> **SOURCE**:
--*--
9:01 p.m. Blayne says, "Team (Something) licious." I can't understand if it's drama or drumma. One other thing I'm not understanding: His blinding yellow hoodie. Listen, I wear $5 sandals from Payless that didn't even come in a box -- they were hanging on a rack -- and even I know a fashion faux pas when I see one.

9:01 p.m. You know what? I've accepted Heidi in a bun. She can be my librarian any day.

9:02 p.m. People keep asking me to mention Heidi Klum saying "Auf Wiedersehen" and how annoying it is. Here's the thing: I don't find it annoying at all. In fact, I didn't even notice it until someone pointed it out to me following Episode 3. In fact, every time she says it, it involves her kissing a model so it's actually something I've come to look forward to. It adds to my new librarian fantasy.

9:02 p.m. The designers will be designing for a high-powered, glamourous professional woman. Blayne's hoping it's not Hillary Clinton.

I really wouldn't worry too much.

9:03 p.m. Stella hopes the professional woman is Sharon Osborne. Really, I'm stunned.

9:03 p.m. Brooke Shields? What has she done in her life besides "Suddenly Susan" and Andre Agassi?

9:04 p.m. Watching Suede say "Nothing comes between me and my Calvins" was like watching a gay male friend of mine once stick his tongue in between two cherries. So very, very wrong.

9:04 p.m. Brooke's excited to be here. Of course she is. She now has a job.

9:04 p.m. So Brooke is on that "Lipstick Jungle" show. A quick Internet search has me come across some rather hot-looking photos of the main cast (Brooke included). I then come to find out that the characters are three of New York's most powerful women, which somehow makes them appear even hotter to me.

Is that sexist?

9:05 p.m. Designers in teams of two? You know what? I want to see Jerell matched up with Joe. If anyone can get Joe out of the closet...

9:06 p.m. Terri's design involves pants. Brooke loves pants.

I love the color blue.

9:07 p.m. I honestly can't figure out whether Keith is gay. Reasons to think he's gay: He's a boutique owner and he's into ruffles. Reasons to think he's straight: He lifts weights in camalflauge shorts and he loves Brooke Shields' legs.

It's really a toss-up.
--*--
> **GIVEN INSTRUCTION A**:
Answer these from the live blog:
(i) What color is Blayne's hoodie?
(ii) Whom does Stella hope the professional woman will be?
(iii) What show is Brooke on, according to the 9:04 p.m. entry?
> **GIVEN INSTRUCTION B**: Return the passage of the live blog from "9:04 p.m. So" to "hotter to me.", copied word for word.
The rows below are separate material and have no connection to the live blog above.
--*--
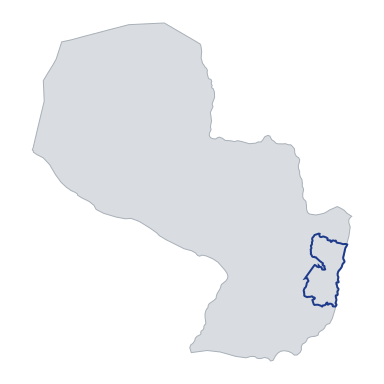 Alto Paraná on a map of Paraguay (orthographic projection)
{"feature_id": "PRY-616", "entity_name": "Alto Paraná", "entity_type": "Department", "adm_level": 1, "iso_a3": "PRY", "parent_name": "Paraguay", "parent_adm1": "", "projection": "orthographic", "projection_center": [-55.001, -25.353], "detail": "fine", "context": "in_parent", "style": "outline", "palette": "blue", "viewbox_px": 384, "rotation_deg": 0, "n_neighbors": 0, "source": "natural_earth", "source_scale": "10m", "svg_char_len": 7448}
<svg xmlns="http://www.w3.org/2000/svg" viewBox="0 0 384 384"><path d="M201.1,58.1L202.0,61.0L202.5,63.3L203.8,64.9L205.1,67.1L206.4,68.2L207.4,70.3L207.1,72.6L207.7,75.5L208.4,78.1L209.0,78.8L210.9,79.4L211.8,81.7L211.2,82.9L211.5,84.3L212.2,85.6L211.6,86.9L211.9,87.9L213.2,88.7L214.4,92.0L214.6,97.5L213.4,100.6L212.4,103.0L212.2,104.5L213.0,106.7L211.8,109.3L210.3,112.5L210.7,114.6L211.0,116.6L211.2,118.8L211.6,120.9L211.1,123.0L210.7,125.0L210.5,127.1L211.1,129.6L210.0,131.9L209.4,133.5L209.2,135.2L210.4,137.7L213.3,138.8L215.6,139.0L217.7,137.6L219.4,137.1L222.4,138.3L225.2,140.4L228.7,140.6L231.9,141.0L234.3,141.6L237.8,140.7L241.5,141.5L245.8,142.7L249.3,143.7L252.9,143.4L255.5,143.2L258.3,141.9L260.9,142.0L262.9,139.8L264.0,137.9L265.0,136.6L267.9,135.4L269.9,136.1L271.6,139.6L274.5,141.6L275.7,143.1L277.8,143.8L282.5,143.9L285.4,143.7L288.7,144.8L290.8,144.8L292.7,146.7L294.5,149.0L294.8,153.2L296.4,156.4L298.6,157.6L299.7,159.7L299.3,162.5L298.3,165.4L298.5,168.5L299.6,171.4L299.6,174.2L300.4,177.1L301.9,179.5L302.4,183.5L302.2,186.3L303.2,188.0L303.6,190.3L303.0,192.2L302.7,194.8L302.8,197.1L303.6,199.0L305.9,201.4L306.5,205.8L306.5,208.8L307.5,212.3L309.4,214.0L312.4,214.5L315.9,215.0L320.1,214.2L323.8,213.3L325.9,212.3L330.1,209.7L333.7,208.2L335.5,207.3L337.3,206.6L340.9,208.3L344.2,210.3L346.9,213.2L351.7,216.3L350.7,217.1L348.8,219.7L348.8,222.7L350.2,227.0L348.9,236.1L345.1,250.1L343.5,258.2L344.2,260.5L342.8,264.6L337.7,273.4L337.4,279.3L336.8,297.0L335.1,309.4L332.2,318.7L329.6,323.6L327.3,324.2L325.6,325.6L324.6,328.0L322.7,329.9L319.9,331.5L318.4,333.2L318.2,335.0L315.5,336.2L310.5,336.8L307.5,338.3L306.6,340.7L305.0,342.7L302.5,344.1L301.3,346.5L301.4,349.8L300.0,352.6L297.0,355.0L294.3,355.1L291.7,352.9L288.4,351.4L284.1,350.7L280.6,351.3L277.7,353.2L275.3,356.2L273.1,360.3L270.7,361.0L268.0,358.3L264.6,357.5L260.5,358.6L257.2,358.3L254.8,356.5L251.0,356.4L246.0,357.8L235.8,356.4L220.3,352.0L207.2,350.5L191.3,352.6L189.8,347.8L190.6,345.1L193.1,343.1L194.7,340.8L195.3,338.2L197.0,336.3L199.9,334.9L201.1,333.5L200.7,332.2L201.3,331.0L202.9,329.9L203.8,328.3L204.0,326.0L204.6,324.9L205.7,324.0L205.8,322.5L205.1,317.7L205.0,313.8L205.8,310.8L206.7,308.9L207.4,308.4L208.0,307.3L208.2,305.5L209.2,303.7L214.3,300.1L216.2,298.1L216.3,296.4L217.0,294.0L220.0,288.9L220.9,286.5L221.0,285.3L222.0,284.0L225.7,281.1L227.6,278.4L227.9,275.9L226.9,273.1L224.8,270.0L218.0,262.2L212.8,258.8L206.1,255.9L201.8,255.1L199.7,256.2L197.6,255.4L195.4,252.8L191.7,250.8L184.0,248.7L166.4,239.9L159.4,235.7L156.9,233.0L150.3,228.3L139.4,221.5L131.1,218.4L125.4,218.8L116.3,217.1L103.6,213.3L96.1,209.4L94.0,205.4L89.2,201.5L81.7,197.8L77.7,195.3L77.4,194.0L75.2,192.4L71.0,190.5L66.3,187.2L61.2,182.4L55.6,174.8L49.6,164.6L43.2,157.8L36.7,154.5L33.4,152.2L33.3,151.0L32.3,149.9L33.1,147.9L35.0,139.7L37.8,127.9L40.7,115.6L44.2,101.2L43.8,91.2L43.3,80.6L48.8,71.5L52.8,65.1L56.2,59.0L59.5,48.8L61.7,41.9L71.0,39.9L86.9,35.6L94.9,33.5L111.7,29.1L128.7,24.7L146.8,23.8L164.3,23.0L178.0,31.0L188.5,37.1L200.0,43.9L200.8,45.4L201.7,51.2L201.1,58.1Z" fill="#d9dde1" stroke="#a8b0b8" stroke-width="1"/><path d="M338.0,279.2L337.9,279.9L338.5,281.3L338.6,282.1L338.1,282.5L336.8,282.4L336.4,282.8L336.4,283.9L337.1,286.0L337.2,286.8L337.4,287.4L338.2,288.4L338.5,288.9L338.4,289.8L338.0,290.6L337.6,291.2L337.4,291.9L337.7,293.7L337.7,294.5L337.4,295.1L337.1,295.2L336.2,295.3L335.9,295.4L335.7,295.9L335.7,296.3L335.8,296.7L336.0,298.0L336.4,299.3L336.4,300.2L335.6,302.9L335.7,303.5L336.4,304.3L336.5,304.8L336.3,305.3L335.9,305.9L335.6,306.4L335.5,306.5L333.3,306.4L332.9,306.3L332.7,306.0L332.6,305.8L332.6,305.5L332.7,305.2L332.6,304.8L332.6,304.7L332.4,304.6L332.2,304.4L331.5,304.1L331.0,303.8L330.3,303.7L329.7,303.7L329.4,303.8L329.1,304.0L328.6,304.4L328.4,304.5L328.2,304.6L327.9,304.6L327.6,304.5L327.3,304.3L327.2,304.0L327.2,303.8L327.4,303.2L327.4,302.8L327.3,302.7L327.2,302.6L326.8,302.7L326.6,302.8L326.4,303.1L326.1,303.5L325.6,304.5L325.4,304.7L325.2,304.9L324.9,305.1L324.7,305.2L324.2,305.3L323.0,305.4L322.7,305.7L322.6,305.9L322.5,306.2L322.4,306.3L322.2,306.5L321.9,306.4L321.6,306.3L321.1,305.9L320.7,305.6L319.5,305.3L318.6,304.9L318.2,304.8L317.9,304.8L317.2,304.7L314.4,304.9L313.7,304.1L312.4,300.1L314.3,299.0L314.6,298.7L314.8,298.3L314.8,298.0L314.5,297.7L314.3,297.5L314.0,297.4L313.3,297.4L313.0,297.3L312.8,297.1L312.6,296.9L312.5,296.7L312.3,296.5L312.1,296.4L311.9,296.3L310.7,296.7L310.0,296.8L309.0,296.9L308.1,296.8L307.8,296.9L307.3,297.1L307.0,297.1L306.7,297.0L306.2,296.7L304.7,296.1L304.3,295.6L304.2,295.2L304.3,294.1L304.3,293.7L304.0,292.8L304.0,292.4L304.2,292.0L304.0,291.6L303.9,291.3L303.7,291.0L303.7,290.6L303.9,289.8L304.6,288.2L305.5,287.4L305.7,287.1L305.9,286.7L306.5,284.9L306.6,284.3L306.7,283.4L306.9,282.8L307.2,282.4L308.1,281.5L308.3,281.2L308.4,280.9L308.3,280.6L308.2,280.3L307.7,279.7L307.5,279.3L307.5,279.0L307.5,278.7L307.4,278.4L307.2,278.2L306.7,278.1L306.3,278.0L305.0,278.4L313.6,266.3L314.7,265.0L315.1,265.1L315.8,265.5L316.8,266.5L317.2,266.7L318.1,267.0L318.5,267.2L319.0,267.1L318.9,266.7L318.7,265.9L318.7,265.5L318.9,265.7L319.3,266.3L319.5,266.6L319.8,266.8L320.1,266.9L320.7,267.0L321.3,267.2L321.6,267.6L321.7,268.1L321.8,268.6L322.3,269.5L323.2,269.6L324.2,269.7L325.1,269.4L325.0,268.9L325.0,268.7L324.9,268.5L324.8,268.3L324.6,268.0L324.5,267.8L324.4,267.6L324.4,267.4L324.4,267.1L324.5,266.4L324.4,266.1L324.2,265.9L323.2,265.5L323.0,265.4L322.8,265.2L322.7,265.1L322.6,264.9L322.6,264.7L322.9,263.9L322.9,263.6L322.9,263.4L322.8,263.2L322.6,263.1L319.5,260.8L316.5,258.0L316.3,257.7L316.1,257.5L316.0,257.4L315.7,257.4L315.5,257.5L315.3,257.5L315.2,257.4L314.9,257.1L314.7,257.0L314.5,256.9L314.3,256.9L313.7,257.0L313.4,257.0L313.1,256.9L312.9,256.9L312.7,256.8L312.5,256.7L312.4,256.6L312.1,256.3L312.0,256.1L311.9,255.9L311.7,255.5L311.6,255.1L311.4,254.8L310.9,254.1L310.9,253.9L310.8,253.5L311.0,253.0L311.0,252.6L311.0,252.4L310.9,252.2L310.9,251.9L310.8,251.6L310.9,251.0L310.9,250.7L310.8,250.3L310.7,250.1L310.7,249.8L310.7,249.4L311.0,249.1L311.3,248.5L311.4,248.1L311.4,247.7L311.1,246.8L310.9,246.0L311.0,245.5L311.1,245.3L311.4,245.1L311.7,244.9L311.9,244.4L312.0,243.9L311.9,242.2L312.1,241.8L312.5,241.1L312.5,240.7L312.5,240.3L312.2,239.4L312.2,238.8L312.2,238.4L312.4,238.0L312.5,237.8L313.7,236.4L314.6,235.0L318.8,233.6L319.6,233.8L319.4,235.3L319.5,235.8L319.7,236.3L320.2,236.8L320.7,237.0L321.2,237.1L321.7,237.0L322.6,236.6L323.1,236.5L323.5,236.5L326.3,237.5L327.0,237.9L327.5,238.3L327.6,238.7L327.5,239.0L327.4,239.4L327.4,239.6L327.5,239.9L327.7,240.1L328.0,240.2L328.3,240.3L329.7,240.3L330.2,240.4L330.5,240.5L330.6,240.9L330.6,241.1L330.6,241.5L330.8,241.8L331.0,241.9L331.4,241.8L331.6,241.6L331.8,241.4L332.0,241.2L332.2,240.9L332.4,240.7L332.7,240.5L333.1,240.4L333.5,240.5L333.9,240.7L334.2,240.8L334.5,240.9L335.3,240.7L335.6,240.6L335.8,240.7L335.9,240.9L336.3,241.9L336.5,242.3L336.8,242.6L337.1,242.7L340.0,243.2L341.1,243.5L342.1,243.9L343.0,244.1L343.9,244.1L344.8,244.0L345.8,244.0L346.3,244.1L347.2,244.5L346.7,245.9L345.6,247.5L345.3,248.2L343.6,255.7L343.2,257.1L343.2,257.8L343.2,258.5L343.5,259.3L344.4,260.9L344.5,261.7L344.2,262.4L342.9,263.6L342.5,264.3L341.7,267.0L340.7,268.5L340.0,269.4L339.0,270.4L338.1,271.9L337.7,273.4L337.6,273.8L337.6,274.7L337.7,275.6L338.1,276.4L338.4,277.1L338.3,278.1L338.0,279.1L338.0,279.2Z" fill="none" stroke="#1e3a8a" stroke-width="2"/></svg>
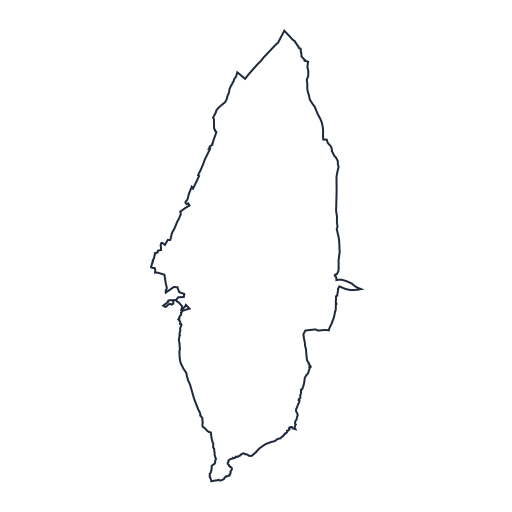 "Nedre Eiker" nor, Buskerud, Norway (Mercator projection)
{"feature_id": "86288312B66874291334067", "entity_name": "\"Nedre Eiker\" nor", "entity_type": "district", "adm_level": 2, "iso_a3": "NOR", "parent_name": "Norway", "parent_adm1": "Buskerud", "projection": "mercator", "projection_center": [10.023, 59.763], "detail": "fine", "context": "isolated", "style": "outline", "palette": "slate", "viewbox_px": 512, "rotation_deg": 0, "n_neighbors": 0, "source": "geoboundaries", "source_scale": "gbopen_adm2", "svg_char_len": 6073}
<svg xmlns="http://www.w3.org/2000/svg" viewBox="0 0 512 512"><path d="M284.3,30.7L278.0,42.8L275.9,44.5L263.6,57.5L261.0,60.8L257.2,64.6L248.8,74.1L245.1,78.8L237.3,72.3L236.1,76.4L234.1,79.4L233.5,81.4L232.7,82.6L231.8,84.7L231.0,85.6L229.6,89.0L228.9,92.7L227.4,96.4L226.7,99.1L226.3,100.1L224.9,102.4L221.0,105.5L218.0,108.3L216.6,110.1L216.1,110.8L216.0,112.0L213.1,117.7L213.9,119.0L214.1,128.7L215.1,130.0L215.0,130.8L216.3,131.8L216.2,132.7L213.2,141.1L212.5,143.9L212.4,144.5L212.0,144.3L211.8,144.9L211.4,145.4L209.7,146.5L209.9,147.3L208.9,148.7L210.0,148.7L209.9,149.2L204.9,159.3L203.2,164.0L200.7,170.0L198.0,175.2L199.1,176.0L193.0,188.7L192.3,188.0L192.4,187.3L191.7,186.7L191.3,188.2L190.3,190.3L189.0,193.7L187.4,199.6L185.6,201.8L185.4,202.5L186.6,204.1L188.2,203.4L189.5,205.5L185.4,207.9L180.2,211.7L180.5,212.5L180.8,214.5L180.3,215.3L178.8,219.0L177.3,221.5L175.1,227.0L173.6,230.1L172.5,231.9L172.0,233.5L171.7,233.8L170.8,238.4L170.3,239.7L170.2,240.0L167.8,239.9L164.9,244.9L162.2,242.8L161.3,243.1L160.6,245.3L161.0,247.4L161.0,250.0L157.9,250.7L157.4,252.6L154.9,253.2L155.1,253.8L154.5,255.5L154.1,257.9L152.8,260.4L153.1,260.5L152.5,262.7L152.3,262.7L151.0,267.2L152.4,267.9L154.6,268.0L154.7,268.9L155.1,269.2L155.3,270.8L155.0,272.6L157.9,272.7L164.4,274.7L165.8,283.6L166.5,286.4L166.8,288.2L166.7,288.7L165.7,290.6L165.8,292.6L173.8,287.0L177.6,287.3L177.8,288.7L178.7,290.6L179.2,292.1L184.3,294.0L183.8,297.0L178.2,297.3L176.3,299.8L175.9,300.0L171.7,300.3L170.0,300.1L168.3,300.6L168.0,301.3L168.2,301.8L163.2,305.7L165.0,306.8L165.9,306.9L168.3,304.6L169.3,304.1L170.6,304.0L171.4,304.6L173.1,303.9L173.4,303.1L173.1,301.4L173.2,300.7L174.0,300.3L175.7,300.2L176.3,300.4L177.3,301.7L178.6,302.3L181.9,306.0L182.1,307.3L181.3,309.9L182.2,309.8L183.1,308.3L185.3,306.3L185.9,304.9L189.5,308.6L182.9,310.6L181.7,312.1L181.0,312.5L181.0,313.1L181.3,313.8L181.1,314.8L179.7,316.3L179.0,318.2L179.2,318.3L178.3,319.5L179.5,320.3L179.5,320.9L180.1,321.6L180.2,322.0L180.2,323.1L180.1,323.9L181.0,323.9L181.4,324.6L181.4,325.2L180.3,327.7L180.1,329.0L180.3,329.5L180.1,331.6L179.5,333.7L179.8,334.9L179.6,334.9L179.6,335.3L178.8,340.3L179.6,343.5L179.6,346.3L180.0,348.6L179.5,350.5L179.4,352.6L179.7,358.1L180.4,362.0L181.1,363.9L183.5,368.8L186.4,373.1L186.7,375.3L188.1,380.3L190.1,384.8L194.1,398.8L198.3,409.6L200.0,412.9L200.4,414.6L200.2,415.6L201.0,416.2L201.3,416.8L202.4,418.0L202.3,420.1L202.8,422.1L202.6,422.2L202.4,425.8L202.8,426.9L203.4,427.4L204.1,427.5L207.3,430.9L208.9,432.0L210.7,432.4L211.0,433.1L211.0,434.2L211.9,440.0L212.4,441.2L212.7,442.7L213.3,443.7L213.1,447.1L213.3,447.8L213.9,448.3L214.2,448.9L214.2,450.7L214.6,452.6L214.6,454.7L215.5,457.9L216.0,458.9L215.3,460.4L215.1,462.8L214.6,463.7L212.0,465.6L211.7,466.2L211.6,466.8L211.7,468.5L211.3,469.9L211.2,470.9L210.6,472.9L209.7,473.8L209.7,475.1L210.0,475.8L209.7,476.4L209.7,477.0L210.5,478.2L211.4,481.3L215.8,480.4L217.1,480.4L218.7,479.8L219.5,480.5L221.4,480.3L223.9,479.1L224.8,477.4L226.1,476.8L226.3,476.2L227.4,476.2L229.6,475.5L229.5,474.4L230.5,473.6L230.4,473.2L230.6,472.6L230.4,471.7L231.8,469.5L231.9,468.4L231.1,467.3L229.9,466.7L229.7,466.2L229.2,466.1L229.1,465.2L227.8,464.0L227.7,462.8L228.5,461.8L228.3,461.6L228.4,460.5L230.1,459.3L232.1,458.5L232.6,458.5L232.9,457.9L233.5,458.2L234.2,458.2L235.3,457.6L235.5,457.1L235.7,457.3L236.1,456.9L237.8,456.8L237.9,456.4L238.3,456.4L240.2,455.5L240.7,454.5L241.3,454.5L243.1,453.3L244.5,453.7L245.2,454.3L245.6,454.1L247.6,454.7L249.1,455.9L251.7,455.9L256.4,451.8L256.6,451.3L259.5,448.3L265.4,444.2L271.4,441.9L273.7,441.5L275.6,440.6L276.2,439.9L278.3,438.7L280.3,438.4L281.6,437.0L283.0,436.3L283.1,435.7L284.1,435.0L284.1,434.6L284.6,434.3L285.1,433.4L285.8,433.4L286.0,433.0L286.5,432.8L287.4,431.6L287.1,430.7L287.9,430.6L289.1,429.8L289.6,429.1L289.6,428.8L289.0,428.3L289.5,427.4L290.1,427.5L290.8,427.0L291.8,427.0L292.4,428.0L293.3,428.6L295.4,429.2L294.6,427.7L295.1,425.2L295.8,424.6L295.1,423.4L295.1,422.2L295.4,421.0L296.5,419.6L297.2,416.6L297.7,415.5L297.4,413.8L296.2,411.5L296.0,409.8L296.1,409.2L297.1,407.2L298.0,404.4L299.0,402.8L299.5,400.4L298.6,400.0L299.2,398.7L300.3,398.0L300.4,397.6L300.2,395.5L300.6,394.5L301.1,392.6L300.9,389.8L302.2,389.2L303.6,385.2L304.1,383.2L304.8,377.8L306.2,375.4L308.0,373.4L309.8,367.8L309.3,367.4L309.3,367.1L309.8,366.7L310.6,366.8L310.6,366.3L310.3,365.9L310.1,366.2L309.6,366.1L309.6,365.6L308.9,363.4L308.6,363.4L308.6,362.8L307.1,360.6L306.6,357.3L306.0,349.4L305.0,345.3L304.9,343.1L304.5,340.8L304.0,338.9L303.4,334.2L305.4,330.5L315.4,329.4L318.2,330.6L324.0,330.0L328.9,330.2L328.8,329.5L332.2,322.3L332.2,321.5L332.6,321.0L333.7,318.0L334.4,315.2L335.1,311.3L335.7,310.2L335.9,303.8L336.4,303.7L335.7,301.8L336.0,300.0L336.0,296.5L336.5,295.8L337.2,295.7L338.0,290.2L338.0,288.9L339.3,286.4L344.3,288.5L347.3,289.4L350.3,290.0L352.6,290.1L357.6,289.7L361.0,289.1L358.4,288.1L355.4,286.5L351.5,283.4L346.6,281.2L342.7,280.0L339.8,279.6L336.4,280.1L336.4,278.4L336.2,277.5L335.7,276.5L335.3,276.4L335.1,276.0L335.3,275.6L334.8,275.1L335.1,274.7L337.0,273.9L338.5,270.8L338.5,268.8L338.8,268.0L338.5,266.7L338.7,263.7L338.5,261.0L339.7,251.6L339.5,249.7L339.3,243.2L338.8,238.1L336.7,228.8L337.5,226.8L336.9,221.9L337.0,216.8L336.1,210.8L336.6,191.5L336.5,177.1L337.1,173.1L338.6,166.9L337.8,163.9L337.9,162.5L337.7,160.9L336.4,158.4L335.3,156.7L334.5,156.2L332.4,152.0L331.8,151.3L332.0,150.5L331.6,148.3L331.3,147.4L330.3,145.7L327.8,143.0L326.7,139.6L323.3,139.6L323.0,136.3L323.1,130.2L322.4,125.1L321.7,122.2L320.0,118.3L317.6,113.8L314.6,106.5L313.3,105.0L311.3,101.9L310.1,100.1L309.6,98.7L309.0,95.5L307.7,91.4L307.4,89.5L307.2,86.6L307.4,84.6L306.8,80.1L307.1,78.7L308.2,76.3L308.3,71.6L308.0,69.7L307.4,67.1L308.1,61.7L306.2,61.2L305.4,60.4L304.9,60.9L304.5,60.7L304.3,59.5L301.5,56.5L301.3,52.9L300.9,52.3L301.0,51.5L300.6,50.1L300.8,49.4L300.6,48.6L299.3,48.2L298.6,47.7L298.5,46.6L297.4,45.4L296.5,44.0L296.4,43.5L295.5,42.7L295.0,41.4L292.8,39.8L284.3,30.7Z" fill="none" stroke="#1e293b" stroke-width="2"/></svg>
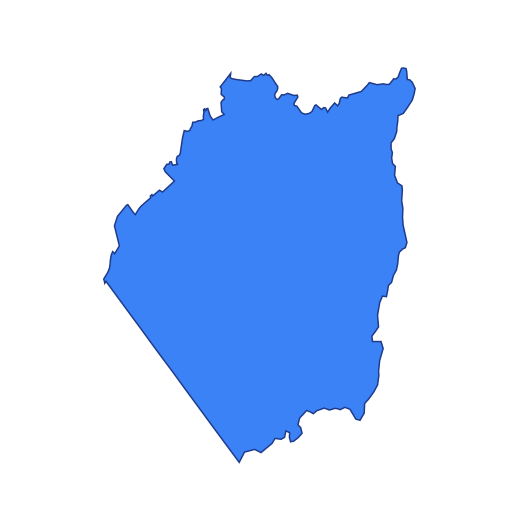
--*--
> **COMPLETE RESPONSE A**:
(i) Yellow
(ii) Sharon Osborne
(iii) "Lipstick Jungle"

> **COMPLETE RESPONSE B**:
9:04 p.m. So Brooke is on that "Lipstick Jungle" show. A quick Internet search has me come across some rather hot-looking photos of the main cast (Brooke included). I then come to find out that the characters are three of New York's most powerful women, which somehow makes them appear even hotter to me.